Neighbor across street says sound ‘definitely is excessive’
Jessica Dedert lives with her husband and two children on the northeast corner of 20th and Hampshire, just a few yards from the bus barn. She says as a parent she has become pretty good at blocking out noise.
“I can drive down a highway with a 2-year-old screaming for two hours because I can focus on the driving,” Dedert said. “I could be reading something, and my family could be talking to me, and until they come up and touch me to get my attention, I haven’t heard anything.
“So when I am trying to help my son with math and history, and we are sitting inside in this little alcove … (the sound) definitely is excessive.”
She said the noise from the bus barn was not this bad when her family moved into the neighborhood 10 years ago.

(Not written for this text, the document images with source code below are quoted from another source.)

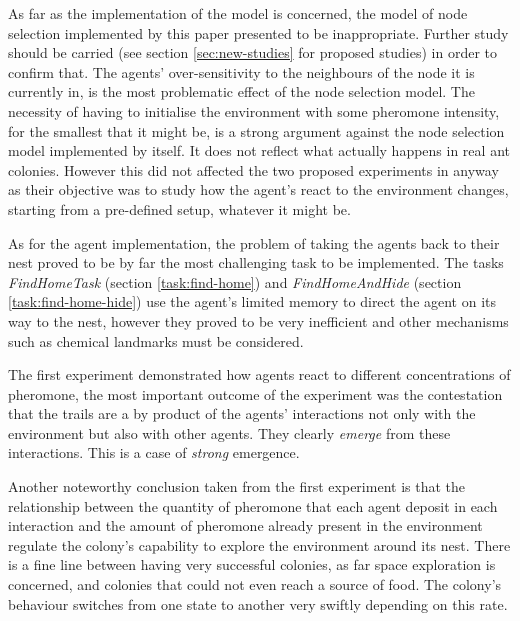 As far as the implementation of the model is concerned, the model of node selection implemented by this paper presented to be inappropriate. Further study should be carried (see section \ref{sec:new-studies} for proposed studies) in order to confirm that. The agents' over-sensitivity to the neighbours of the node it is currently in, is the most problematic effect of the node selection model. The necessity of having to initialise the environment with some pheromone intensity, for the smallest that it might be, is a strong argument against the node selection model implemented by itself. It does not reflect what actually happens in real ant colonies. However this did not affected the two proposed experiments in anyway as their objective was to study how the agent's react to the environment changes, starting from a pre-defined setup, whatever it might be.

As for the agent implementation, the problem of taking the agents back to their nest proved to be by far the most challenging task to be implemented. The tasks \emph{FindHomeTask} (section \ref{task:find-home}) and \emph{FindHomeAndHide} (section \ref{task:find-home-hide}) use the agent's limited memory to direct the  agent on its way to the nest, however they proved to be very inefficient and other mechanisms such as chemical landmarks must be considered.

The first experiment demonstrated how agents react to different concentrations of pheromone, the most important outcome of the experiment was the contestation that the trails are a by product of the agents' interactions not only with the environment but also with other agents. They clearly \emph{emerge} from these interactions. This is a case of \emph{strong} emergence. 

Another noteworthy conclusion taken from the first experiment is that the relationship between the quantity of pheromone that each agent deposit in each interaction and the amount of pheromone already present in the environment regulate the colony's capability to explore the environment around its nest. There is a fine line between having very successful colonies, as far space exploration is concerned, and colonies that could not even reach a source of food. The colony's behaviour switches from one state to another very swiftly depending on this rate.

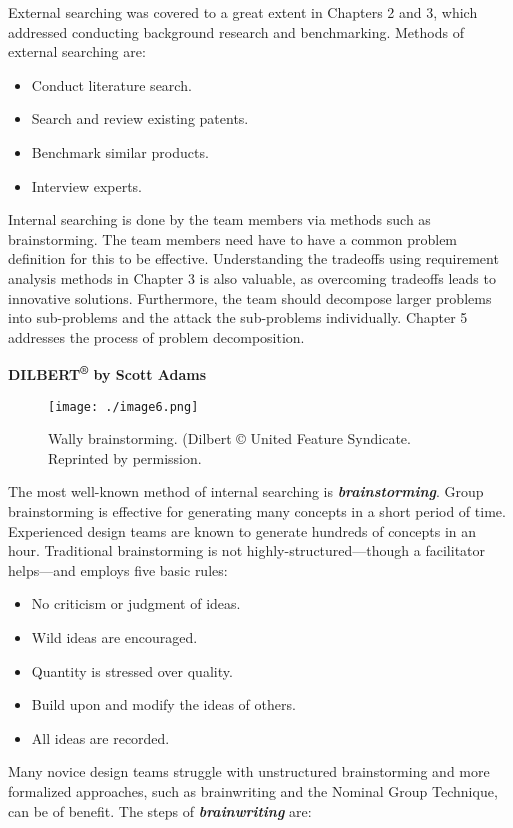 External searching was covered to a great extent in Chapters 2 and 3,
which addressed conducting background research and benchmarking. Methods
of external searching are:

\begin{itemize}
\item
  Conduct literature search.
\item
  Search and review existing patents.
\item
  Benchmark similar products.
\item
  Interview experts.
\end{itemize}

Internal searching is done by the team members via methods such as
brainstorming. The team members need have to have a common problem
definition for this to be effective. Understanding the tradeoffs using
requirement analysis methods in Chapter 3 is also valuable, as
overcoming tradeoffs leads to innovative solutions. Furthermore, the
team should decompose larger problems into sub-problems and the attack
the sub-problems individually. Chapter 5 addresses the process of
problem decomposition.

\textbf{DILBERT\textsuperscript{®} by Scott Adams}
\begin{figure}
\texttt{[image: ./image6.png]}
\caption{Wally brainstorming. (Dilbert © United
Feature Syndicate. Reprinted by permission.}
\label{figure:dilbertConcept}
\end{figure}

The most well-known method of internal searching is
\emph{\textbf{brainstorming}}. Group brainstorming is effective for
generating many concepts in a short period of time. Experienced design
teams are known to generate hundreds of concepts in an hour. Traditional
brainstorming is not highly-structured---though a facilitator
helps---and employs five basic rules:

\begin{itemize}
\item
  No criticism or judgment of ideas.
\item
  Wild ideas are encouraged.
\item
  Quantity is stressed over quality.
\item
  Build upon and modify the ideas of others.
\item
  All ideas are recorded.
\end{itemize}

Many novice design teams struggle with unstructured brainstorming and
more formalized approaches, such as brainwriting and the Nominal Group
Technique, can be of benefit. The steps of \emph{\textbf{brainwriting}}
are:

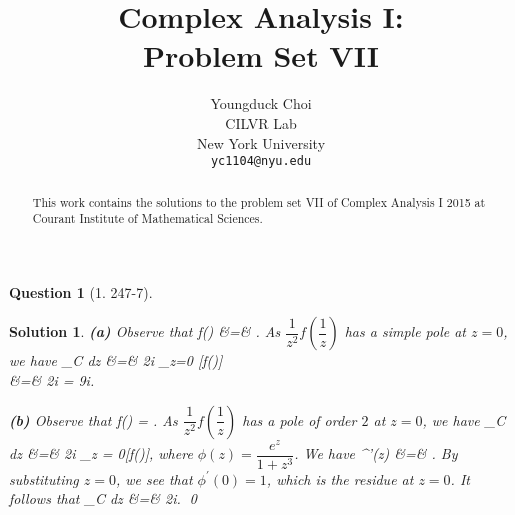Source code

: \documentclass{article} %
\title{Complex Analysis I: \\
Problem Set VII}
\author{
Youngduck Choi \\
CILVR Lab \\
New York University\\
\texttt{yc1104@nyu.edu} \\
}
\def\eQb#1\eQe{\begin{eqnarray*}#1\end{eqnarray*}}
\theoremstyle{quest}
\newtheorem*{question}{Question}
\newtheorem*{solution}{Solution}
\begin{document}
\maketitle

\begin{abstract}
This work contains the solutions to the problem set VII
of Complex Analysis I 2015 at Courant Institute of Mathematical Sciences.
\end{abstract}

\bigskip

\begin{question}[1. 247-7]
\end{question}
\begin{solution}
\textbf{(a)} Observe that
\eQb
\dfrac{1}{z^2}f() &=& .
\eQe
As $\dfrac{1}{z^2}f(\dfrac{1}{z})$ has a simple pole at $z = 0$, we have
\eQb
\int_{C} dz &=& 2\pi i \cdot 
{}_{z=0} [f()] \\
&=& 2\pi i \cdot {}  
= 9\pi i.
\eQe

\smallskip

\textbf{(b)} Observe that
\eQb
\dfrac{1}{z^2}f() = .  
\eQe
As $\dfrac{1}{z^2}f(\dfrac{1}{z})$ has a pole of order $2$ at $z = 0$,
we have
\eQb
\int_{C}  dz &=& 2\pi i 
\cdot {}_{z = 0}[f()],
\eQe
where $\phi(z) = \dfrac{e^z}{1+z^3}$. We have
\eQb
\phi^{'}(z) &=& . 
\eQe
By substituting $z = 0$, we see that $\phi^{'}(0) = 1$, which is the residue
at $z = 0$. It follows that 
\eQb
\int_{C}  dz &=& 2\pi i. 
\eQe
\qed
\end{solution}

\bigskip
\end{document}

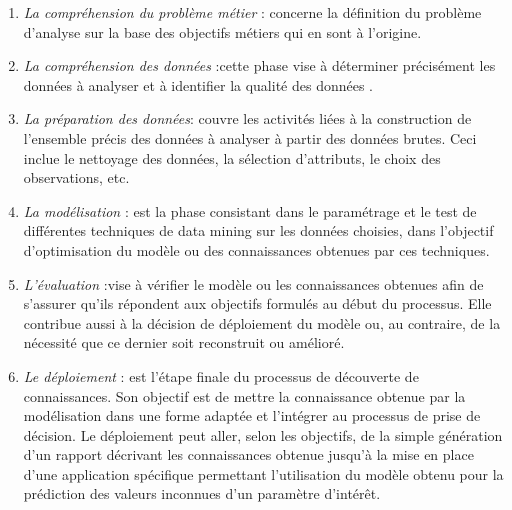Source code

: \begin{enumerate}
	\item \emph{La compréhension du problème métier} :  concerne la définition du problème d'analyse sur la base des objectifs métiers qui en sont à l'origine.
	\item \emph{La compréhension des données} :cette phase vise à déterminer précisément les données à analyser et à identifier la qualité des données .
	\item \emph{La préparation des données}: couvre les activités liées à la construction de l'ensemble précis des données à analyser à partir des données brutes. Ceci inclue le nettoyage des données, la sélection d'attributs, le choix des observations, etc.
	\item \emph{La modélisation }: est la phase consistant dans le paramétrage et le test de différentes techniques de data mining sur les données choisies, dans l'objectif d'optimisation du modèle ou des connaissances obtenues par ces techniques.
	\item \emph{L'évaluation }:vise à vérifier le modèle ou les connaissances obtenues afin de s'assurer qu'ils répondent aux objectifs formulés au début du processus. Elle contribue aussi à la décision de déploiement  du modèle ou, au contraire, de la nécessité que ce dernier soit reconstruit ou amélioré.
	\item \emph{Le déploiement }: est l'étape finale du processus de découverte de connaissances. Son objectif est de mettre la connaissance obtenue par la modélisation dans une forme adaptée et l'intégrer au processus de prise de décision. Le déploiement peut aller, selon les objectifs, de la simple génération d'un rapport décrivant les connaissances obtenue jusqu'à la mise en place d'une application spécifique permettant l'utilisation du modèle obtenu pour la prédiction des valeurs inconnues d'un paramètre d'intérêt.
\end{enumerate}

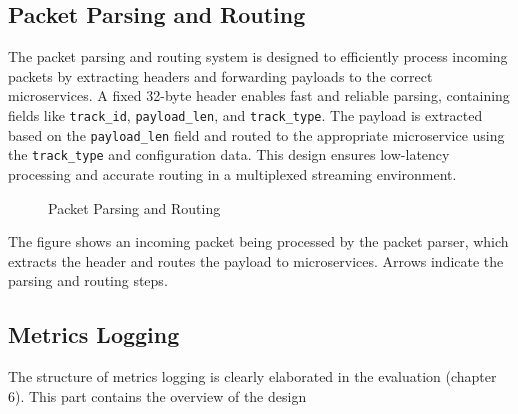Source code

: {\subsection{Packet Parsing and Routing}

The packet parsing and routing system is designed to efficiently process incoming packets by extracting headers and forwarding payloads to the correct microservices. A fixed 32-byte header enables fast and reliable parsing, containing fields like \texttt{track\_id}, \texttt{payload\_len}, and \texttt{track\_type}. The payload is extracted based on the \texttt{payload\_len} field and routed to the appropriate microservice using the \texttt{track\_type} and configuration data. This design ensures low-latency processing and accurate routing in a multiplexed streaming environment.

\begin{figure}[h]
\centering
{}
\caption{Packet Parsing and Routing}
\label{fig:packet_parsing}
\end{figure}

The figure shows an incoming packet being processed by the packet parser, which extracts the header and routes the payload to microservices. Arrows indicate the parsing and routing steps.


\subsection{Metrics Logging}
The structure of metrics logging is clearly elaborated in the evaluation (chapter 6). This part contains the overview of the design 


\begin{figure}[h]
\centering
{}
\end{figure}}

“Now, it starts about 7:15 (in the morning) and they don’t stop until about 20 (minutes) after 9,” she said. “Then a little before noon, (the buses) would go back out, so for about 45 minutes to an hour, you hear more beeping. And then, of course, from about 2:15 to 4:30, it’s more of the same. That hour from 3 to 4 is just constant.”
Rossmiller said a neighbor who gives music lessons must schedule them around the noise from the bus barn. Dedert said another neighbor had a family member who was ill but could not sleep during the day because of the backup alarms. The noise at the bus barn starts an hour earlier than normal on really cold days when the bus has to warm up the engine and the cabin.
“The neighbors I have spoken with have said, ‘Isn’t this, you know, annoying?’” Dedert said. “It’s so loud. It’s disrupting. I’m trying to work out in my garden with my flowers, and all I hear is this beeping.
“I hate to put words in other people’s mouths, but I would say that if (the bus barn) was no longer here, the general feeling of the neighborhood would be relief. It would be like, ‘OK, we don’t have to deal with that anymore.’”
Rossmiller’s determination to find a resolution for this issue is evident when he talks about it.
“I’m really the only rabble rouser in this thing, which I take on with relish,” he said. “Power doesn’t do what you ask them. Power does what you tell them.
“We haven’t reached the point where I can hold their feet to the fire, but the School Board has failed to put any importance on the damage they’re doing to this neighborhood.”